Figure 5. Pax6 interacts with the Ath5 distal ECR in vivo and in vitro

A) GFP expression in pG1-M5-0.2 distal transient transgenic Xenopus embryos at stage 33. Embryos exhibited retinal expression alone (9/20) or retina plus nervous system expression (11/20) (not shown). pG1-Math5-2.1 also drives GFP expression in the same two expression pattern classes (Hutcheson et al., 2005). B) Real-time quantitative PCR using primers (targets) for the HATH5 dECR and a negative control sequence in HATH5 3’UTR. Results are expressed as a percentage of input chromatin isolated from Ad12 HER10 cells, showing averaged “enrichments” and the standard error of the mean. C) EMSAs of Pax6 paired domain-GST fusion protein with binding sites I,J,K and R in Math5 distal or proximal ECRs. For each binding site, the left lane contains free probe, the middle lane probe plus GST protein alone, and the right lane probe plus Pax6 paired domain-GST fusion protein. Only site J shifts in the presence of Pax6. This binding was completely lost by mutating 3 of 5 core nucleotides (J-Mut).

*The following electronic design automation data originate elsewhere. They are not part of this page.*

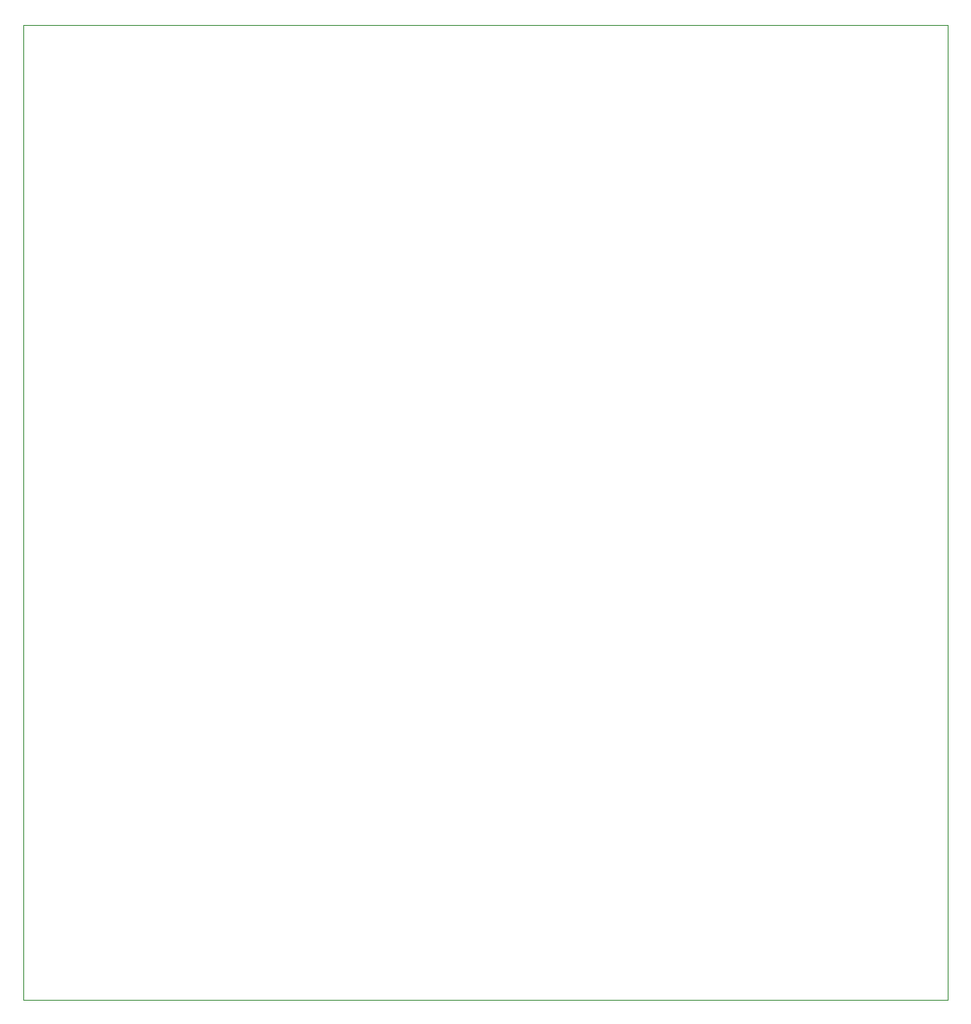
<source format=gbr>
%TF.GenerationSoftware,Altium Limited,Altium Designer,24.4.1 (13)*%
G04 Layer_Color=0*
%FSLAX45Y45*%
%MOMM*%
%TF.SameCoordinates,D1C9AD75-6FC3-430C-8E8E-54DC3705F24A*%
%TF.FilePolarity,Positive*%
%TF.FileFunction,Profile,NP*%
%TF.Part,Single*%
G01*
G75*
%TA.AperFunction,Profile*%
%ADD29C,0.02540*%
D29*
X11938000Y12446000D02*
Y2540000D01*
X2540000D01*
Y12446000D01*
D01*
X11938000D01*
%TF.MD5,d726429a678a113b1c5ae8bc97f217b3*%
M02*

</source>
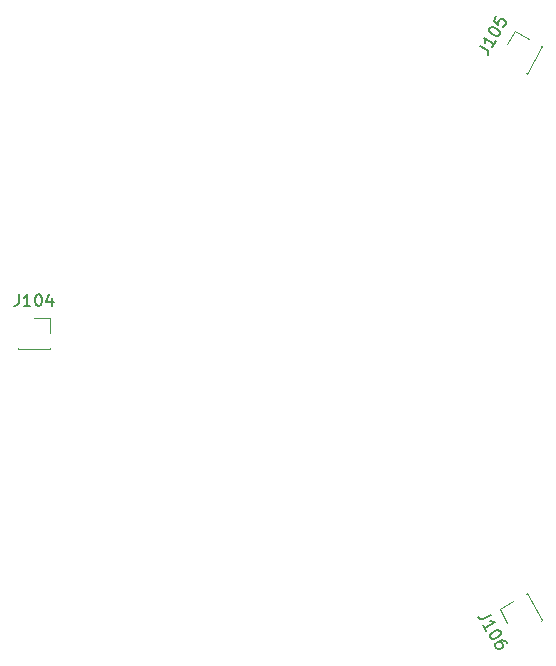
<source format=gbr>
%TF.GenerationSoftware,KiCad,Pcbnew,7.0.10*%
%TF.CreationDate,2024-03-15T14:23:06-04:00*%
%TF.ProjectId,new_middle_inner,6e65775f-6d69-4646-946c-655f696e6e65,rev?*%
%TF.SameCoordinates,Original*%
%TF.FileFunction,Legend,Top*%
%TF.FilePolarity,Positive*%
%FSLAX46Y46*%
G04 Gerber Fmt 4.6, Leading zero omitted, Abs format (unit mm)*
G04 Created by KiCad (PCBNEW 7.0.10) date 2024-03-15 14:23:06*
%MOMM*%
%LPD*%
G01*
G04 APERTURE LIST*
%ADD10C,0.150000*%
%ADD11C,0.120000*%
G04 APERTURE END LIST*
D10*
X21214285Y-46684819D02*
X21214285Y-47399104D01*
X21214285Y-47399104D02*
X21166666Y-47541961D01*
X21166666Y-47541961D02*
X21071428Y-47637200D01*
X21071428Y-47637200D02*
X20928571Y-47684819D01*
X20928571Y-47684819D02*
X20833333Y-47684819D01*
X22214285Y-47684819D02*
X21642857Y-47684819D01*
X21928571Y-47684819D02*
X21928571Y-46684819D01*
X21928571Y-46684819D02*
X21833333Y-46827676D01*
X21833333Y-46827676D02*
X21738095Y-46922914D01*
X21738095Y-46922914D02*
X21642857Y-46970533D01*
X22833333Y-46684819D02*
X22928571Y-46684819D01*
X22928571Y-46684819D02*
X23023809Y-46732438D01*
X23023809Y-46732438D02*
X23071428Y-46780057D01*
X23071428Y-46780057D02*
X23119047Y-46875295D01*
X23119047Y-46875295D02*
X23166666Y-47065771D01*
X23166666Y-47065771D02*
X23166666Y-47303866D01*
X23166666Y-47303866D02*
X23119047Y-47494342D01*
X23119047Y-47494342D02*
X23071428Y-47589580D01*
X23071428Y-47589580D02*
X23023809Y-47637200D01*
X23023809Y-47637200D02*
X22928571Y-47684819D01*
X22928571Y-47684819D02*
X22833333Y-47684819D01*
X22833333Y-47684819D02*
X22738095Y-47637200D01*
X22738095Y-47637200D02*
X22690476Y-47589580D01*
X22690476Y-47589580D02*
X22642857Y-47494342D01*
X22642857Y-47494342D02*
X22595238Y-47303866D01*
X22595238Y-47303866D02*
X22595238Y-47065771D01*
X22595238Y-47065771D02*
X22642857Y-46875295D01*
X22642857Y-46875295D02*
X22690476Y-46780057D01*
X22690476Y-46780057D02*
X22738095Y-46732438D01*
X22738095Y-46732438D02*
X22833333Y-46684819D01*
X24023809Y-47018152D02*
X24023809Y-47684819D01*
X23785714Y-46637200D02*
X23547619Y-47351485D01*
X23547619Y-47351485D02*
X24166666Y-47351485D01*
X61180393Y-73814948D02*
X60561803Y-74172090D01*
X60561803Y-74172090D02*
X60414276Y-74202280D01*
X60414276Y-74202280D02*
X60284178Y-74167420D01*
X60284178Y-74167420D02*
X60171510Y-74067512D01*
X60171510Y-74067512D02*
X60123891Y-73985033D01*
X60814368Y-75180973D02*
X60528653Y-74686102D01*
X60671510Y-74933537D02*
X61537536Y-74433537D01*
X61537536Y-74433537D02*
X61366199Y-74422487D01*
X61366199Y-74422487D02*
X61236101Y-74387628D01*
X61236101Y-74387628D02*
X61147243Y-74328959D01*
X61989917Y-75217084D02*
X62037536Y-75299563D01*
X62037536Y-75299563D02*
X62043916Y-75405851D01*
X62043916Y-75405851D02*
X62026486Y-75470900D01*
X62026486Y-75470900D02*
X61967817Y-75559758D01*
X61967817Y-75559758D02*
X61826669Y-75696236D01*
X61826669Y-75696236D02*
X61620472Y-75815283D01*
X61620472Y-75815283D02*
X61431706Y-75869282D01*
X61431706Y-75869282D02*
X61325418Y-75875662D01*
X61325418Y-75875662D02*
X61260369Y-75858232D01*
X61260369Y-75858232D02*
X61171510Y-75799563D01*
X61171510Y-75799563D02*
X61123891Y-75717084D01*
X61123891Y-75717084D02*
X61117512Y-75610796D01*
X61117512Y-75610796D02*
X61134941Y-75545747D01*
X61134941Y-75545747D02*
X61193610Y-75456889D01*
X61193610Y-75456889D02*
X61334758Y-75320412D01*
X61334758Y-75320412D02*
X61540955Y-75201364D01*
X61540955Y-75201364D02*
X61729721Y-75147365D01*
X61729721Y-75147365D02*
X61836010Y-75140985D01*
X61836010Y-75140985D02*
X61901058Y-75158415D01*
X61901058Y-75158415D02*
X61989917Y-75217084D01*
X62585155Y-76248067D02*
X62489917Y-76083110D01*
X62489917Y-76083110D02*
X62401058Y-76024441D01*
X62401058Y-76024441D02*
X62336010Y-76007011D01*
X62336010Y-76007011D02*
X62164673Y-75995961D01*
X62164673Y-75995961D02*
X61975906Y-76049960D01*
X61975906Y-76049960D02*
X61645991Y-76240436D01*
X61645991Y-76240436D02*
X61587322Y-76329294D01*
X61587322Y-76329294D02*
X61569893Y-76394343D01*
X61569893Y-76394343D02*
X61576272Y-76500631D01*
X61576272Y-76500631D02*
X61671510Y-76665588D01*
X61671510Y-76665588D02*
X61760369Y-76724257D01*
X61760369Y-76724257D02*
X61825418Y-76741687D01*
X61825418Y-76741687D02*
X61931706Y-76735307D01*
X61931706Y-76735307D02*
X62137902Y-76616260D01*
X62137902Y-76616260D02*
X62196571Y-76527401D01*
X62196571Y-76527401D02*
X62214001Y-76462353D01*
X62214001Y-76462353D02*
X62207621Y-76356064D01*
X62207621Y-76356064D02*
X62112383Y-76191107D01*
X62112383Y-76191107D02*
X62023525Y-76132438D01*
X62023525Y-76132438D02*
X61958476Y-76115008D01*
X61958476Y-76115008D02*
X61852188Y-76121388D01*
X60236112Y-25639870D02*
X60854701Y-25997013D01*
X60854701Y-25997013D02*
X60954610Y-26109681D01*
X60954610Y-26109681D02*
X60989469Y-26239779D01*
X60989469Y-26239779D02*
X60959280Y-26387306D01*
X60959280Y-26387306D02*
X60911661Y-26469785D01*
X61602137Y-25273845D02*
X61316423Y-25768716D01*
X61459280Y-25521281D02*
X60593255Y-25021281D01*
X60593255Y-25021281D02*
X60669354Y-25175188D01*
X60669354Y-25175188D02*
X60704213Y-25305285D01*
X60704213Y-25305285D02*
X60697833Y-25411574D01*
X61045636Y-24237734D02*
X61093255Y-24155255D01*
X61093255Y-24155255D02*
X61182113Y-24096586D01*
X61182113Y-24096586D02*
X61247162Y-24079156D01*
X61247162Y-24079156D02*
X61353450Y-24085536D01*
X61353450Y-24085536D02*
X61542217Y-24139535D01*
X61542217Y-24139535D02*
X61748413Y-24258582D01*
X61748413Y-24258582D02*
X61889561Y-24395060D01*
X61889561Y-24395060D02*
X61948230Y-24483918D01*
X61948230Y-24483918D02*
X61965660Y-24548967D01*
X61965660Y-24548967D02*
X61959280Y-24655255D01*
X61959280Y-24655255D02*
X61911661Y-24737734D01*
X61911661Y-24737734D02*
X61822803Y-24796403D01*
X61822803Y-24796403D02*
X61757754Y-24813833D01*
X61757754Y-24813833D02*
X61651466Y-24807453D01*
X61651466Y-24807453D02*
X61462699Y-24753454D01*
X61462699Y-24753454D02*
X61256502Y-24634407D01*
X61256502Y-24634407D02*
X61115355Y-24497929D01*
X61115355Y-24497929D02*
X61056686Y-24409071D01*
X61056686Y-24409071D02*
X61039256Y-24344022D01*
X61039256Y-24344022D02*
X61045636Y-24237734D01*
X61664683Y-23165512D02*
X61426588Y-23577905D01*
X61426588Y-23577905D02*
X61815172Y-23857239D01*
X61815172Y-23857239D02*
X61797742Y-23792191D01*
X61797742Y-23792191D02*
X61804122Y-23685902D01*
X61804122Y-23685902D02*
X61923169Y-23479706D01*
X61923169Y-23479706D02*
X62012028Y-23421037D01*
X62012028Y-23421037D02*
X62077076Y-23403607D01*
X62077076Y-23403607D02*
X62183364Y-23409987D01*
X62183364Y-23409987D02*
X62389561Y-23529034D01*
X62389561Y-23529034D02*
X62448230Y-23617893D01*
X62448230Y-23617893D02*
X62465660Y-23682942D01*
X62465660Y-23682942D02*
X62459280Y-23789230D01*
X62459280Y-23789230D02*
X62340233Y-23995426D01*
X62340233Y-23995426D02*
X62251374Y-24054095D01*
X62251374Y-24054095D02*
X62186325Y-24071525D01*
D11*
%TO.C,J104*%
X21170000Y-51210000D02*
X21170000Y-51330000D01*
X21170000Y-51330000D02*
X23830000Y-51330000D01*
X22500000Y-48670000D02*
X23830000Y-48670000D01*
X23830000Y-48670000D02*
X23830000Y-50000000D01*
X23830000Y-51210000D02*
X23830000Y-51330000D01*
%TO.C,J106*%
X65462891Y-74362814D02*
X65566814Y-74302814D01*
X65566814Y-74302814D02*
X64236814Y-71999186D01*
X62598186Y-74481000D02*
X61933186Y-73329186D01*
X61933186Y-73329186D02*
X63085000Y-72664186D01*
X64132891Y-72059186D02*
X64236814Y-71999186D01*
%TO.C,J105*%
X64132891Y-27940814D02*
X64236814Y-28000814D01*
X64236814Y-28000814D02*
X65566814Y-25697186D01*
X62598186Y-25519000D02*
X63263186Y-24367186D01*
X63263186Y-24367186D02*
X64415000Y-25032186D01*
X65462891Y-25637186D02*
X65566814Y-25697186D01*
%TD*%
M02*

</source>
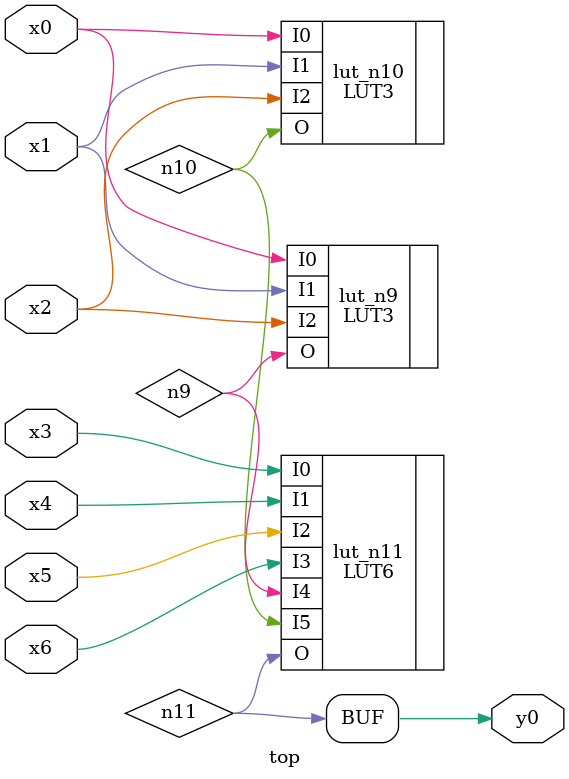
<source format=v>
module top (x0, x1, x2, x3, x4, x5, x6, y0);
  input x0, x1, x2, x3, x4, x5, x6;
  output y0;
  wire n9, n10, n11;
  LUT3 #(.INIT(8'hE8)) lut_n9 (.I0(x0), .I1(x1), .I2(x2), .O(n9));
  LUT3 #(.INIT(8'h96)) lut_n10 (.I0(x0), .I1(x1), .I2(x2), .O(n10));
  LUT6 #(.INIT(64'hFFFEE880FEE88000)) lut_n11 (.I0(x3), .I1(x4), .I2(x5), .I3(x6), .I4(n9), .I5(n10), .O(n11));
  assign y0 = n11;
endmodule

</source>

Figure 6. Distinct Math5 5’ regulatory sequences are activated by different concentrations of Pax6 protein in vitro

Relative promoter activities of Math5-luciferase reporter constructs co-transfected with pCS2, pCS2-Pax6 (25ng or 1µg) into Ad12 HER10 cells. Firefly luciferase values were normalized to pTK-Renilla luciferase values, and pGL2 empty vector activity set to 1.0. The mean values are shown, with error bars representing the standard error of the mean. n = 3 trials, each run in triplicate; *** = p<0.001.